# Probabilities

Printable View

• Jan 16th 2009, 10:30 PM
jax760
Probabilities
Okay I have an answer for this one, but it just seems to easy , Can somone tell me if I did this right. I feel like theres more to solving the problem then what I did. Heres the problem:

The table below gives the probabilities of combinations of religion and political parties in a major U.S city.

Political parites Protestant (A) Catholic (B) Jewish (C) Other(D)

Democrat (E) .35 .10 .03 .02

Republican ( F) .27 .09 .02 .01

Independent (G) .05 .03 .03 .01

What is the probability that a randomly selected person would be a democrat who was not jewish?

The probability I got was .47, all I did was p(.35)+p(.10)+p(.02)= .47
but it just seems to easy.
• Jan 17th 2009, 01:17 AM
mr fantastic
Quote:

Originally Posted by jax760
Okay I have an answer for this one, but it just seems to easy , Can somone tell me if I did this right. I feel like theres more to solving the problem then what I did. Heres the problem:

The table below gives the probabilities of combinations of religion and political parties in a major U.S city.

Political parites Protestant (A) Catholic (B) Jewish (C) Other(D)

Democrat (E) .35 .10 .03 .02

Republican ( F) .27 .09 .02 .01

Independent (G) .05 .03 .03 .01

What is the probability that a randomly selected person would be a democrat who was not jewish?

The probability I got was .47, all I did was p(.35)+p(.10)+p(.02)= .47
but it just seems to easy.

You need the concept of conditional probability: $\displaystyle \Pr(E \, | \, C') = \frac{\Pr(E \cap C')}{\Pr(C')} = \frac{\Pr(E \cap C')}{1 - \Pr(C)}$.

Now substitute the data (you have already unwittingly calculated the numerator: 0.47).

Edit: NO you don't. Your answer is correct. Conditional probability is not relevant in this question.
• Jan 17th 2009, 05:59 AM
awkward
Quote:

Originally Posted by mr fantastic
You need the concept of conditional probability: $\displaystyle \Pr(E \, | \, C') = \frac{\Pr(E \cap C')}{\Pr(C')} = \frac{\Pr(E \cap C')}{1 - \Pr(C)}$.

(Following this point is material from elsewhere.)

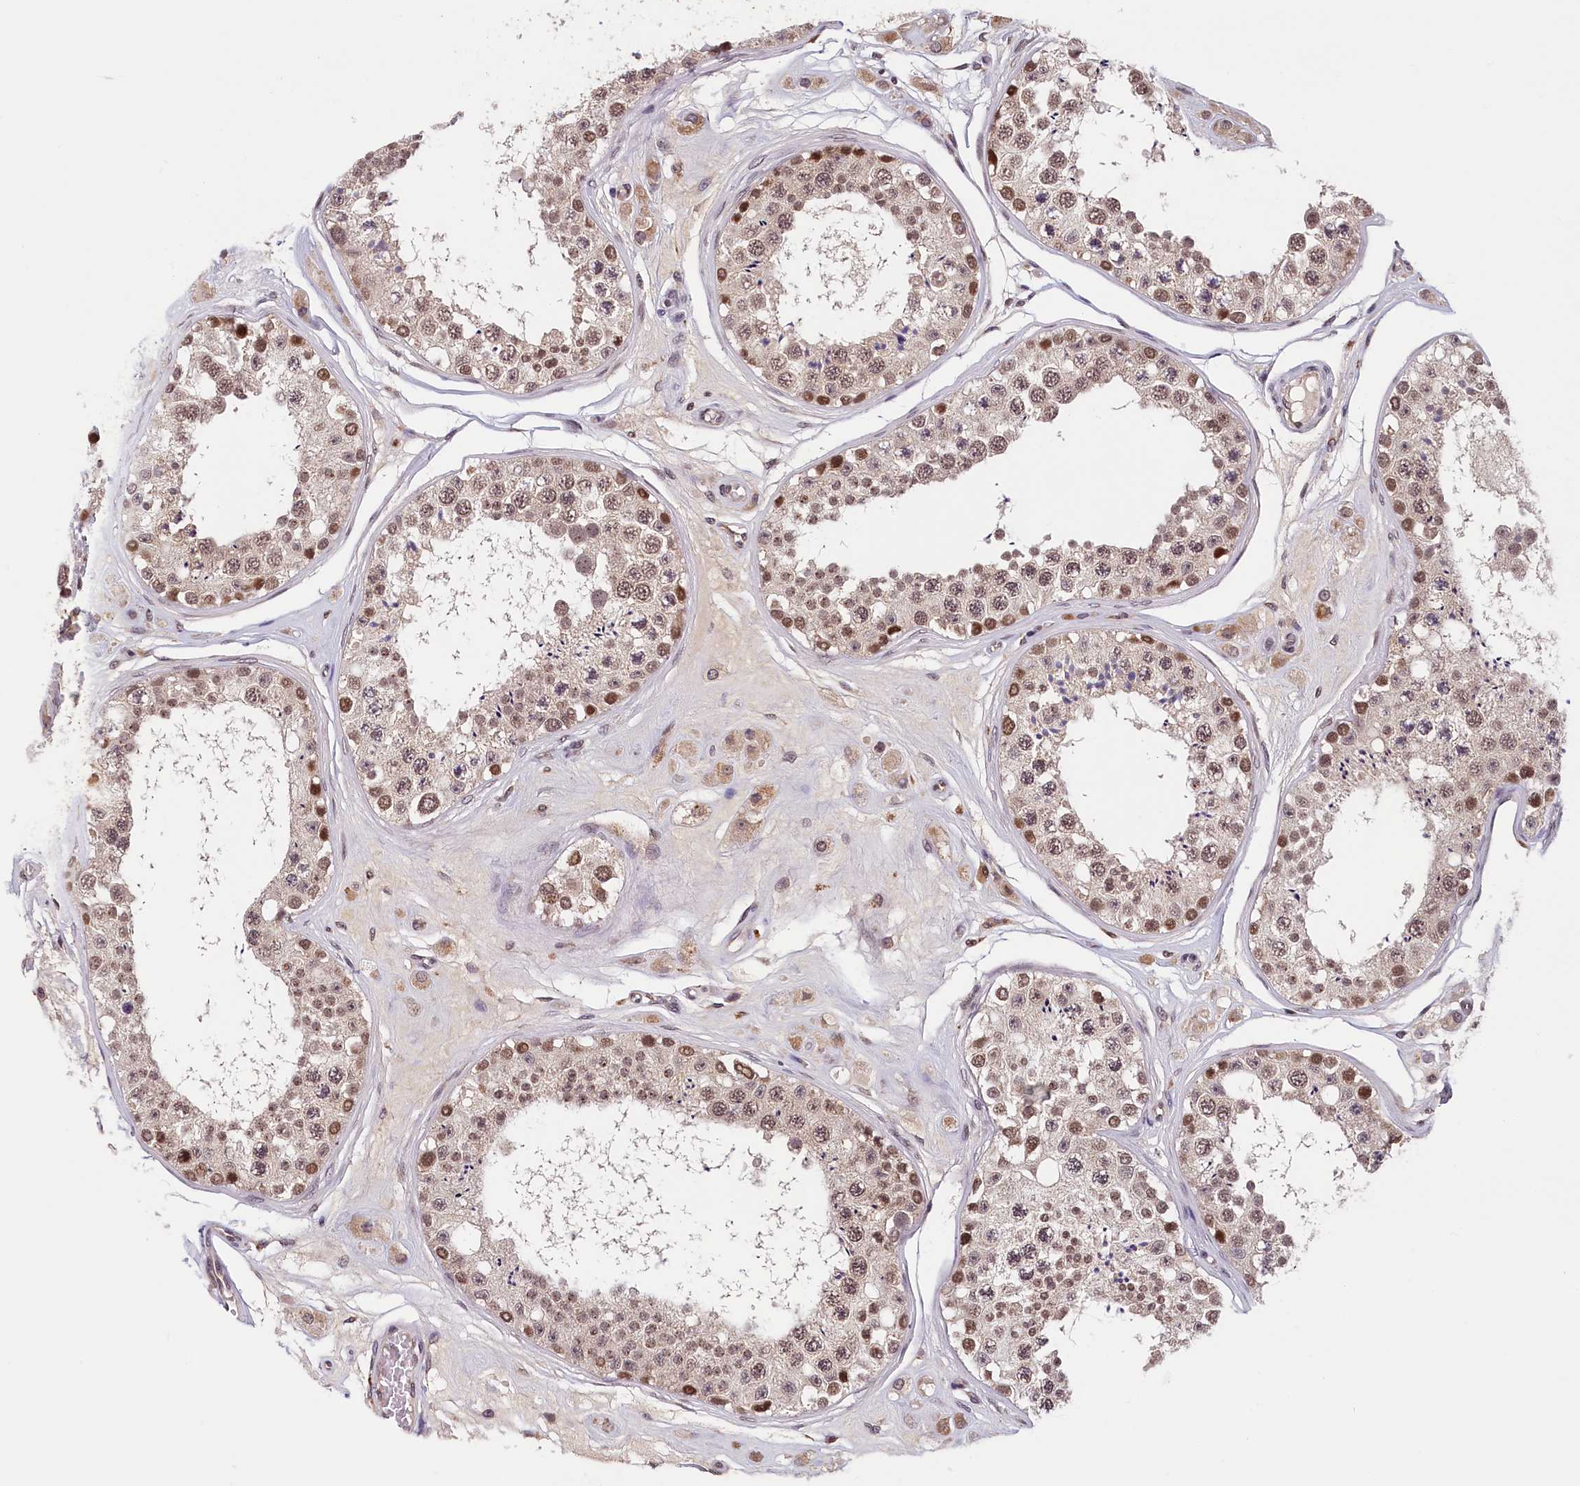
{"staining": {"intensity": "moderate", "quantity": ">75%", "location": "nuclear"}, "tissue": "testis", "cell_type": "Cells in seminiferous ducts", "image_type": "normal", "snomed": [{"axis": "morphology", "description": "Normal tissue, NOS"}, {"axis": "topography", "description": "Testis"}], "caption": "Immunohistochemical staining of benign human testis shows >75% levels of moderate nuclear protein staining in about >75% of cells in seminiferous ducts.", "gene": "KCNK6", "patient": {"sex": "male", "age": 25}}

Now substitute the data (you have already unwittingly calculated the numerator: 0.47).

I guess it's matter of interpretation, but it seems to me the question asks for $\displaystyle \Pr(E \cap C')$, in which case the answer given in the OP is correct.
• Jan 17th 2009, 09:47 AM
Plato
Quote:

Originally Posted by awkward
I guess it's matter of interpretation, but it seems to me the question asks for $\displaystyle \Pr(E \cap C')$, in which case the answer given in the OP is correct.

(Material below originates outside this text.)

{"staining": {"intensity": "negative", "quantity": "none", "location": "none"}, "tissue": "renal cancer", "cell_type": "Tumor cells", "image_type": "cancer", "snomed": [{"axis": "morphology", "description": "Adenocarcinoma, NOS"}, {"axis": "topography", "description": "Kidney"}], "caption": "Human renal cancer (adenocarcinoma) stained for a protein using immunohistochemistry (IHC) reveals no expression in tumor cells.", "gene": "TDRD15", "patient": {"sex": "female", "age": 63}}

I agree completely with that.
What would your answer be if the question were “What is the probability that a randomly selected person is a Jewish Democrat?”
• Jan 17th 2009, 09:50 AM
awkward
Quote:

Originally Posted by Plato
I agree completely with that.
What would your answer be if the question were “What is the probability that a randomly selected person is a Jewish Democrat?”

$\displaystyle \Pr(E\cap C) = 0.03$.
• Jan 17th 2009, 10:07 AM
Plato
Quote:

Originally Posted by awkward
$\displaystyle \Pr(E\cap C) = 0.03$.

Again I agree with you. I agreed with you the first time that the OP is correct.
I don't see anything Bayesian about this.
• Jan 17th 2009, 01:48 PM
mr fantastic
Quote:

Originally Posted by Plato
Again I agree with you. I agreed with you the first time that the OP is correct.
I don't see anything Bayesian about this.

Both you guys are right. My mistake.